Several embarrassing incidents of public inebriation are what contributed to her downfall. Drink likely was a factor in her divorce from Brooks in 1944, as well. In 1946 she married Mexican-American writer William Douglas Lansford, a union that lasted a decade. Brooks’ last film was a low-budget independent called Women in the Night (1948), in which she was eighth billed. By this time, though only 33, she had developed Laennec’s Cirrhosis from the massive drinking she had done. In 1956 she married Thomas H. Leddy, an editor at the San Francisco Examiner, where she worked in the classified ads department. During the San Francisco years she participated in live theatre.

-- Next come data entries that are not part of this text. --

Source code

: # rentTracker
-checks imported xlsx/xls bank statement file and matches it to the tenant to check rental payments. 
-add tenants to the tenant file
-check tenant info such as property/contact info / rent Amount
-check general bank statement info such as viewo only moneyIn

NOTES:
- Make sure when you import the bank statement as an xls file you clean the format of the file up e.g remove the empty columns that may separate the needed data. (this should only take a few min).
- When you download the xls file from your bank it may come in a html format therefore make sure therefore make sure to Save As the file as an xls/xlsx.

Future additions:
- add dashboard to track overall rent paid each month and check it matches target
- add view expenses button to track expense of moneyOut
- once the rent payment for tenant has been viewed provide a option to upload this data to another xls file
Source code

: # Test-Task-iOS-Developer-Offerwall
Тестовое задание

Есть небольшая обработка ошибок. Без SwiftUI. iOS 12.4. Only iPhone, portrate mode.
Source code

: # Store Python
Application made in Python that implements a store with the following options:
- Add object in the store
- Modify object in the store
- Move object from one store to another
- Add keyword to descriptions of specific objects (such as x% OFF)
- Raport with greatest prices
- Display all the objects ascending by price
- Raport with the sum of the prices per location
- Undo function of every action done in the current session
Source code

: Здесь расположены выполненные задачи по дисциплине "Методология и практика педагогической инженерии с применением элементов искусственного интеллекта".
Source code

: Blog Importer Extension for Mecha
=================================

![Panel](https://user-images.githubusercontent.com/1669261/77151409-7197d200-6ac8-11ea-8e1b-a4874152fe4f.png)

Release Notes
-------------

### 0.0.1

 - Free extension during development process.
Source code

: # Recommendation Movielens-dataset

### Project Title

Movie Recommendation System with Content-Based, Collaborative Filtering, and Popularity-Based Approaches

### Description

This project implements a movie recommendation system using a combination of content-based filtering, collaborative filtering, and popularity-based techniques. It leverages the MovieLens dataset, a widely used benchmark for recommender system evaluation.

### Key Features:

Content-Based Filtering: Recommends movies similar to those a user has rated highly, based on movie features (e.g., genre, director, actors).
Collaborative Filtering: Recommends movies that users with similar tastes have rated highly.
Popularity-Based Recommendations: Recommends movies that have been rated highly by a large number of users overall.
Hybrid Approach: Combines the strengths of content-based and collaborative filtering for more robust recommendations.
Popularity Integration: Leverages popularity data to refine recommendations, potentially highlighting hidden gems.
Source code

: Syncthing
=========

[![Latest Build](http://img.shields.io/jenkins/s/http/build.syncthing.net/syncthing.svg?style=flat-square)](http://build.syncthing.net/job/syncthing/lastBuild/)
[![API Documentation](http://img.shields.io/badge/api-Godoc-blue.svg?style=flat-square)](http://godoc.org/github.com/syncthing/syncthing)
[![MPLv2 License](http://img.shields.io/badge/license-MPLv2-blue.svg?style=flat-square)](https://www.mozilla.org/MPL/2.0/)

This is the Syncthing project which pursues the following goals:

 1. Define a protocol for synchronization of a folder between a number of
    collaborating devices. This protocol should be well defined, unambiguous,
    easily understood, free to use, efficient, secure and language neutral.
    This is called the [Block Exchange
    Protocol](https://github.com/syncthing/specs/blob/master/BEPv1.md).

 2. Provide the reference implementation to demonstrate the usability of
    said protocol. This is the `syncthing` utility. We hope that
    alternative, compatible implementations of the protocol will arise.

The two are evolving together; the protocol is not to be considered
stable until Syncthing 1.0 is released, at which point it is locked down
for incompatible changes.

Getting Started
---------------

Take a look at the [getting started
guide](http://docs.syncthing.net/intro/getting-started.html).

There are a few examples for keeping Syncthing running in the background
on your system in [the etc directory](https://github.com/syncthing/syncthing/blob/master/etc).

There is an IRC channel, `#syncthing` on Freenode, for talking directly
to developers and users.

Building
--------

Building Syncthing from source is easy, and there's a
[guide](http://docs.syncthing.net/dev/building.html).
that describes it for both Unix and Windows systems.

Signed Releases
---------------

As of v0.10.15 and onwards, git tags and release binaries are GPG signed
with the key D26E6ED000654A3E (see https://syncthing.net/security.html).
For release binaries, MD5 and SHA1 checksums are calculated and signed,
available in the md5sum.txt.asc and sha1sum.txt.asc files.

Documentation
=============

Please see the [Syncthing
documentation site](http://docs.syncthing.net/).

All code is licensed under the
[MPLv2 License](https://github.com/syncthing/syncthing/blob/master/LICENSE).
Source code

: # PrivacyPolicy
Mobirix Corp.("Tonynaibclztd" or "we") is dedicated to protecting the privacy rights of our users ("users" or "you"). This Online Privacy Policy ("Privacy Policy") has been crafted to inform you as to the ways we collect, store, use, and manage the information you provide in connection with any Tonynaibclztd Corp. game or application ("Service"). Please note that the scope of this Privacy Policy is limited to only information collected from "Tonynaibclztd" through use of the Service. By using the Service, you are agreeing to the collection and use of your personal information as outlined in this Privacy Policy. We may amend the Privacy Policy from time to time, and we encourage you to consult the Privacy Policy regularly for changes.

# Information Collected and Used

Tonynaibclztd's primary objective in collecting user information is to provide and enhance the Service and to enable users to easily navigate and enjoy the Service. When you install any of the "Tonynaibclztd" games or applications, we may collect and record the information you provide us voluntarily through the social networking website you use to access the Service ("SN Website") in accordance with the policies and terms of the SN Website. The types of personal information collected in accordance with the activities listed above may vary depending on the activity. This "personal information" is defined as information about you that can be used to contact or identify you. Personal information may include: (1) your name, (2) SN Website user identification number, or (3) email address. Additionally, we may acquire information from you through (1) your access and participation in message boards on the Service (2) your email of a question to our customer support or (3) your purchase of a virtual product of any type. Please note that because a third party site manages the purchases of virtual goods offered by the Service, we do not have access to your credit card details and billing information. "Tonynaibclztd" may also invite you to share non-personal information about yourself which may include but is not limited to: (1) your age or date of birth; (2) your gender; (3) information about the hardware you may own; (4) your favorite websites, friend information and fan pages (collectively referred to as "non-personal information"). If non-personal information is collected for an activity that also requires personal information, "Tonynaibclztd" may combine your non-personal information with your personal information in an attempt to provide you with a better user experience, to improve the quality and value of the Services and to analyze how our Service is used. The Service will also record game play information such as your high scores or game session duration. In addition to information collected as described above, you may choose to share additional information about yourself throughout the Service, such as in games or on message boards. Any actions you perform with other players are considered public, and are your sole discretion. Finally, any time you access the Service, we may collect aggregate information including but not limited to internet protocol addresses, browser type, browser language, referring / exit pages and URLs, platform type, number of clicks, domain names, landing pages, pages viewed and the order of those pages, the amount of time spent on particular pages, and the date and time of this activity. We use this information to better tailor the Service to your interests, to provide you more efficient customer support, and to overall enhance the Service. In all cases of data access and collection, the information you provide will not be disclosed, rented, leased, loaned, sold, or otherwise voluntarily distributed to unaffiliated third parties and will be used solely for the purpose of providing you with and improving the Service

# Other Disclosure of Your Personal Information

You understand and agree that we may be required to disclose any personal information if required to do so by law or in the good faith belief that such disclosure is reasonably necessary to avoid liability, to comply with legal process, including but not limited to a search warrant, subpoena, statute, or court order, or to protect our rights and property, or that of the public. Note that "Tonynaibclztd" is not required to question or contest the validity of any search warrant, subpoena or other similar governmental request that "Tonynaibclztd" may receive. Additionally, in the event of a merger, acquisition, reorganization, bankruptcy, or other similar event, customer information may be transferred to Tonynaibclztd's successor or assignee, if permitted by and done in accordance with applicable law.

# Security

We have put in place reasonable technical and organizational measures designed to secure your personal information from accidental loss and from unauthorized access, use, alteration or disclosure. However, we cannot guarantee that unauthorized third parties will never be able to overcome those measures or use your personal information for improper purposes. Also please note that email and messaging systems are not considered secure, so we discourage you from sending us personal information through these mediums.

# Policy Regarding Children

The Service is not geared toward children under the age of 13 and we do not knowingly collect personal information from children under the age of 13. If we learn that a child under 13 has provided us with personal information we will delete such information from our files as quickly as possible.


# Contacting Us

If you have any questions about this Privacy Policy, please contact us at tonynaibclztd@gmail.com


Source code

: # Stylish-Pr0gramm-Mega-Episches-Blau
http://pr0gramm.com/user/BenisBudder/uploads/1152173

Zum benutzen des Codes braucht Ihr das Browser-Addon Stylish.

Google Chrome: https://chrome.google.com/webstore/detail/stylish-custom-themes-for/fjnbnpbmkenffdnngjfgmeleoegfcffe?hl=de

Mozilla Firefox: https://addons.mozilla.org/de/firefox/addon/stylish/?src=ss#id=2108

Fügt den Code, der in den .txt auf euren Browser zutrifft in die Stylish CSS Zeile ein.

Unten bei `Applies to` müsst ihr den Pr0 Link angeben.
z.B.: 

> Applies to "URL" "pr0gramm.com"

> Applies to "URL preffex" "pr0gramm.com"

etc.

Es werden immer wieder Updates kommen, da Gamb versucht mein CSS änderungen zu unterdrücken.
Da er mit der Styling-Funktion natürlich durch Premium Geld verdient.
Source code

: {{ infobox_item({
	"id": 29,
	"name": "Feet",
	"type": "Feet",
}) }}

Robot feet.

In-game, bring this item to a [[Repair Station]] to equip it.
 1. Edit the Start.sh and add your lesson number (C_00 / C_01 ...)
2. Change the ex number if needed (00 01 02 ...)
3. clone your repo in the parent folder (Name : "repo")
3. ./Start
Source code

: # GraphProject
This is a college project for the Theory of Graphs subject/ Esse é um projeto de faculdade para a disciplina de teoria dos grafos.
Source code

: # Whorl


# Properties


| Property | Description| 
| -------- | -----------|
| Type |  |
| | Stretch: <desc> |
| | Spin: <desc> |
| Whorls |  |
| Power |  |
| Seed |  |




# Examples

Brooks died of complications from her alcoholism, including malnutrition, on November 25, 1963, which also happened to have been the day of President Kennedy’s funeral, assuring the instant burial of the news. (In related trivia, a dozen years later, Brooks’ ex-husband William Lansford wrote the screenplay for the TV movie The Deadly Tower, about University of Texas sniper Charles Whitman, which we wrote about here. Whitman was of course one of the foremost Oswald copycats of the decade.) At any rate, one can’t help picture Brooks’ end as being not unlike her character’s in The Seventh Victim: lonely, sad, mysterious, self-induced. And one remembers those lines of John Donne, quoted in the film: “I run to death, and death meets me as fast, and all my pleasures are like yesterday.”